Motivos para o possível rompimento

No ofício enviado ao presidente do BRB, Nélson Antônio de Souza, o desembargador Froz Sobrinho listou pontos críticos que fundamentam a extinção do acordo:

  • Atraso em infraestrutura: O banco não cumpriu o prazo para a instalação de uma agência física de atendimento presencial ao tribunal.
  • Incerteza financeira: Ausência das demonstrações financeiras de 2025, impedindo a comprovação da saúde econômica da instituição.
  • Crise de imagem: Uma “elevada exposição negativa” do TJ-MA, agravada por investigações como a Operação Compliance Zero e registros de inadimplência junto à CVM.
  • Interesse Público: A necessidade de proteger a “licença social” da Corte diante de suspeitas que envolvem o banco e suas operações de crédito.

Investigação no CNJ e Polícia Federal

O contrato não é questionado apenas internamente. O corregedor nacional de Justiça, ministro Mauro Campbell, investiga a transferência desses recursos — que antes estavam no Banco do Brasil — para o BRB. O movimento faz parte de um cenário maior, onde outros quatro tribunais brasileiros realizaram transferências similares, totalizando cerca de R$ 30 bilhões sob gestão da instituição brasiliense.

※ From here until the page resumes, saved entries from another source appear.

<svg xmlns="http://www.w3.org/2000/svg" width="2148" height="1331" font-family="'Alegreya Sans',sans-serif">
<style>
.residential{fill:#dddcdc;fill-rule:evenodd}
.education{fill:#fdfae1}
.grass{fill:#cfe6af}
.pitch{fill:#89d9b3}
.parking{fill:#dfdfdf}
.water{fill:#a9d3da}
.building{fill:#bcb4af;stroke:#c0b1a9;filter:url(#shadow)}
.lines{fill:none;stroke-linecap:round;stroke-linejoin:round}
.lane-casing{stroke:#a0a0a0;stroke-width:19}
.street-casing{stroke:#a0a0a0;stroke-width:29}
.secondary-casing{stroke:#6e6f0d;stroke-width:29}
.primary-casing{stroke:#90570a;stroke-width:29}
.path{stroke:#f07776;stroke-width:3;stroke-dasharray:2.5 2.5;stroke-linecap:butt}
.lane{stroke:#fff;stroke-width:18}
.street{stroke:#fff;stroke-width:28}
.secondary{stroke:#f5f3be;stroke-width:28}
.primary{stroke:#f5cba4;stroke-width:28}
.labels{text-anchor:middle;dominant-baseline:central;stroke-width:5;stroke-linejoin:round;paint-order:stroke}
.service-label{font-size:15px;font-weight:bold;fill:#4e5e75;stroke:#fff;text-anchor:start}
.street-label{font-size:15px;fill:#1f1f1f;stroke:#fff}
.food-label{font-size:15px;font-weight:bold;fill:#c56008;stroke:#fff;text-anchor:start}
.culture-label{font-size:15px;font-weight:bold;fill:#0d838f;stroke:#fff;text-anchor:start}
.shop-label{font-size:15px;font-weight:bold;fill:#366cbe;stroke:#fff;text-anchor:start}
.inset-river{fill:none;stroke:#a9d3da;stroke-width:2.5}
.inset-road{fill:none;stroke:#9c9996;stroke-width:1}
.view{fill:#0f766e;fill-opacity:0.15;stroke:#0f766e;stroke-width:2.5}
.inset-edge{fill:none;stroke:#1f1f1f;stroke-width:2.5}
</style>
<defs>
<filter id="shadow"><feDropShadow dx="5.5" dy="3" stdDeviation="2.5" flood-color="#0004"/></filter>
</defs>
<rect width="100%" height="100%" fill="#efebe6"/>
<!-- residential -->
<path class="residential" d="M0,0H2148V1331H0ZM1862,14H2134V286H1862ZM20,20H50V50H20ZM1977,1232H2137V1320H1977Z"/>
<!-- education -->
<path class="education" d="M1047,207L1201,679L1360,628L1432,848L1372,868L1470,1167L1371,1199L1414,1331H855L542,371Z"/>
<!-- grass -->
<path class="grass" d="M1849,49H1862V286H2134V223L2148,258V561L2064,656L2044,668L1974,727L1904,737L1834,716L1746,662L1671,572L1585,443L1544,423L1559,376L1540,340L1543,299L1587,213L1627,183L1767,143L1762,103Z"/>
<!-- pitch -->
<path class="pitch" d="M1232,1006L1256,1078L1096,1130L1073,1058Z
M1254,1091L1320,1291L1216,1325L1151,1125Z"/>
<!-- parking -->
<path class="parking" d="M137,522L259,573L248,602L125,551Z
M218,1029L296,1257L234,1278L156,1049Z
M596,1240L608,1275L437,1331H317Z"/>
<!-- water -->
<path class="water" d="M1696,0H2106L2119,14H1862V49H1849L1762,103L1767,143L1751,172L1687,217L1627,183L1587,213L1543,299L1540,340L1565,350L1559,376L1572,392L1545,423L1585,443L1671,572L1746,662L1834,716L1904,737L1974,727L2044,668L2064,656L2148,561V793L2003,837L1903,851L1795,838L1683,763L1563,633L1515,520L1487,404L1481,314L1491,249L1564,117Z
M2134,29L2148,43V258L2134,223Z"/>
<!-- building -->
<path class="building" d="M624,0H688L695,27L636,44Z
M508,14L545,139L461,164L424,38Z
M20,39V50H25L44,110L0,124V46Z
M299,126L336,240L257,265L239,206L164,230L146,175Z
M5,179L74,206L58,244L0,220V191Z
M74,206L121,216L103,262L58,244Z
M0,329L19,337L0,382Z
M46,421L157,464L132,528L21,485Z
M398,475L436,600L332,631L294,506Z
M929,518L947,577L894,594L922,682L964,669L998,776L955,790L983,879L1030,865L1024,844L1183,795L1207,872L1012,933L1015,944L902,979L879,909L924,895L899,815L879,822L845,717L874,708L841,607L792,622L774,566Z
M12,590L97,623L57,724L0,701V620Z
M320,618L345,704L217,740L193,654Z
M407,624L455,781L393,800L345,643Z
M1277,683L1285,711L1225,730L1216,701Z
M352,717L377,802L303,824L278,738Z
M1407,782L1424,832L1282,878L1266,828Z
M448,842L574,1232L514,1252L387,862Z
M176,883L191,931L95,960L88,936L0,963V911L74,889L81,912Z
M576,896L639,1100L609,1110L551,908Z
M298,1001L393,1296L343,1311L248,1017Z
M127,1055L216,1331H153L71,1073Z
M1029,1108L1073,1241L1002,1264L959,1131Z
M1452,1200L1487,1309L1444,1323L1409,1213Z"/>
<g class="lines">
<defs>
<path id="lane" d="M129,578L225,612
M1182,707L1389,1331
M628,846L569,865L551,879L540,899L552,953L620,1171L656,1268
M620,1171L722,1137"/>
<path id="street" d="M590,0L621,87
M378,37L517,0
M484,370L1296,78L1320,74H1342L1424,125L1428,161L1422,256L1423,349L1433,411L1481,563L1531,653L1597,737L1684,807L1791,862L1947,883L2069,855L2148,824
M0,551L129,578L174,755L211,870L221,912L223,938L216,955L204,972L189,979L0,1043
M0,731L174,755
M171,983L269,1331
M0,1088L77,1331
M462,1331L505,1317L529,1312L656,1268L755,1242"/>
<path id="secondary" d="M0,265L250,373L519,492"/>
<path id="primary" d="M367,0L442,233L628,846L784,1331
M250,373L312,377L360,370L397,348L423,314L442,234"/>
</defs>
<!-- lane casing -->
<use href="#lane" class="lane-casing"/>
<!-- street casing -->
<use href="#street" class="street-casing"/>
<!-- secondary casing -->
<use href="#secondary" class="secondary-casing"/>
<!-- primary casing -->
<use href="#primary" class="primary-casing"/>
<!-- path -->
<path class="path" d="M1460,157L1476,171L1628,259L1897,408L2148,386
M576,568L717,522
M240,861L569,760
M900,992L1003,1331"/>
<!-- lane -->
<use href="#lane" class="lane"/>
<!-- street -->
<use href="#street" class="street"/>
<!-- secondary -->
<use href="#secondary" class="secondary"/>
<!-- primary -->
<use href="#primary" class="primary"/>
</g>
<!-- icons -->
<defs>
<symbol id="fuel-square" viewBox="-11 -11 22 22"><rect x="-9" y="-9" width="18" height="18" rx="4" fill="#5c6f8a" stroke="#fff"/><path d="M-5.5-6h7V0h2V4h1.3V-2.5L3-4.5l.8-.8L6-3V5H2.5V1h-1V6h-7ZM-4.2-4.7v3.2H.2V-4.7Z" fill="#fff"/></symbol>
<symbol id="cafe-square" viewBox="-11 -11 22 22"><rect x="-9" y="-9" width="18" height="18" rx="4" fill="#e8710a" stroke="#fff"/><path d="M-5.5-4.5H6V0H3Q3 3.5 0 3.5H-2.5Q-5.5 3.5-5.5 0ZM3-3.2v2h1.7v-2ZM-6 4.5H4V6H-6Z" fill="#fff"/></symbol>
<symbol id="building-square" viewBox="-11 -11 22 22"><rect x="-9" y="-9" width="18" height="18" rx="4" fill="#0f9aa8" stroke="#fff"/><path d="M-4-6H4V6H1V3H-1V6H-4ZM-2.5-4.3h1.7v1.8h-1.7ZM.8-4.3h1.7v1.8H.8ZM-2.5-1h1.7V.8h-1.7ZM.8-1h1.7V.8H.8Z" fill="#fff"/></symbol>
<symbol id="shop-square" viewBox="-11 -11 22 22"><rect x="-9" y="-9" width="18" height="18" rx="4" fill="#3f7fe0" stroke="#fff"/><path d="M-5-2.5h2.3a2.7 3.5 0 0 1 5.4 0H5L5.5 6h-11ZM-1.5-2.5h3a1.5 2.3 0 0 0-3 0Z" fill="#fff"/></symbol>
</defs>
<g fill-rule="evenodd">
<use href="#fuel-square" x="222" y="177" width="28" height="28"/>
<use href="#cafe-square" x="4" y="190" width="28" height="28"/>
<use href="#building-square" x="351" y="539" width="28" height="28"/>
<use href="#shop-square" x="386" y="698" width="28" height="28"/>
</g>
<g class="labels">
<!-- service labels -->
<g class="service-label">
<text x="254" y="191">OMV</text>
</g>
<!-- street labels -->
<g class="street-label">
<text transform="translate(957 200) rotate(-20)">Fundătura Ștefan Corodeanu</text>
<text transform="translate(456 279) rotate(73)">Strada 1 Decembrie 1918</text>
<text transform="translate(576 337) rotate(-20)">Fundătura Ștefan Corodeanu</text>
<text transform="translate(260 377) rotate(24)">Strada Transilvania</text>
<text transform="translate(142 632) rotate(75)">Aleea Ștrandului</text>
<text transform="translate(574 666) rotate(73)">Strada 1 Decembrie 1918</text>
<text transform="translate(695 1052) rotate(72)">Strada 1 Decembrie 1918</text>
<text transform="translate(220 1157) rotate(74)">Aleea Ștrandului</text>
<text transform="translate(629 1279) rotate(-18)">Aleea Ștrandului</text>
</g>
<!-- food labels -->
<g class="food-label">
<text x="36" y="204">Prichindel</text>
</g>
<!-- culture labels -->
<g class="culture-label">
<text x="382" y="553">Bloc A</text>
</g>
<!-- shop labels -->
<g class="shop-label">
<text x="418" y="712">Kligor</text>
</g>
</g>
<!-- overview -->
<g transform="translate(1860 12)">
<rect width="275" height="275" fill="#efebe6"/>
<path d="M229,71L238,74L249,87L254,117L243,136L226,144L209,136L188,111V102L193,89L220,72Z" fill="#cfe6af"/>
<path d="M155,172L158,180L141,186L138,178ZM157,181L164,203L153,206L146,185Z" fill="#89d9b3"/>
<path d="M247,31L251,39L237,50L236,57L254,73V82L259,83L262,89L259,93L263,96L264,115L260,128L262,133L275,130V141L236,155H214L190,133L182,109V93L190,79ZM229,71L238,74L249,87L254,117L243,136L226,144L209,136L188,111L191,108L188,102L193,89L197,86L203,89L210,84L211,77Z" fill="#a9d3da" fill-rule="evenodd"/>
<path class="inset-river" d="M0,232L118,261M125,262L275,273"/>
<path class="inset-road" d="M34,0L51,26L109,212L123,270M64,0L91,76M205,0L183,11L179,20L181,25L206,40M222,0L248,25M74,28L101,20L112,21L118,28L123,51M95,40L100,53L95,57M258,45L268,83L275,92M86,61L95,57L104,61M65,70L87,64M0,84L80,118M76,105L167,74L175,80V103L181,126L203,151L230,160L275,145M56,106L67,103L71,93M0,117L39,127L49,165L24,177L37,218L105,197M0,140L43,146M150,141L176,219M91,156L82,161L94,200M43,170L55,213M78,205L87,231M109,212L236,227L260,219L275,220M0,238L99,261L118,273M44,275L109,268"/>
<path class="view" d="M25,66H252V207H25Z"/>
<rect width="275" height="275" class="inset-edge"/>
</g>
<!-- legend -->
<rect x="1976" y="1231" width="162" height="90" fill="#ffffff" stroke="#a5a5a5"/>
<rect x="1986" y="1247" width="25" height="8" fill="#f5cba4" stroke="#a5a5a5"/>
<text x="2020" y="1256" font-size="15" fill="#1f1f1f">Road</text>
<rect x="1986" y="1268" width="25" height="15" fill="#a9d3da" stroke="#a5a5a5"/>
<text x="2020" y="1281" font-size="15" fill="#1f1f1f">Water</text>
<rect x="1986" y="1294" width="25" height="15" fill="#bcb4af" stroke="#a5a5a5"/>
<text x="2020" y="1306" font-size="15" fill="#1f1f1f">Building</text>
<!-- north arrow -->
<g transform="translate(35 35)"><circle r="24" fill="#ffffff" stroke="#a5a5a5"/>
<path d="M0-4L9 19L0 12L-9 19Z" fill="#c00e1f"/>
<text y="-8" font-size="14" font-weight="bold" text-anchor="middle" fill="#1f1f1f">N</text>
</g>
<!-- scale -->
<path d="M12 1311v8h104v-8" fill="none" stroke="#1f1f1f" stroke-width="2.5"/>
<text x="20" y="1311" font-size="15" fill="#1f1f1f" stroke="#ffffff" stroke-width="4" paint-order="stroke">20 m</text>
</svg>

Paralelamente, a Polícia Federal apura irregularidades na compra de operações do Banco Master pelo BRB em 2025, o que aumentou a pressão sobre a parceria no Maranhão.

Próximos passos

O BRB deve apresentar um cronograma detalhado de cumprimento das obrigações e esclarecimentos sobre os riscos institucionais apontados. Caso as justificativas sejam consideradas insuficientes pela nova gestão do TJ-MA, o contrato poderá ser rescindido, com aplicação de sanções administrativas à instituição financeira.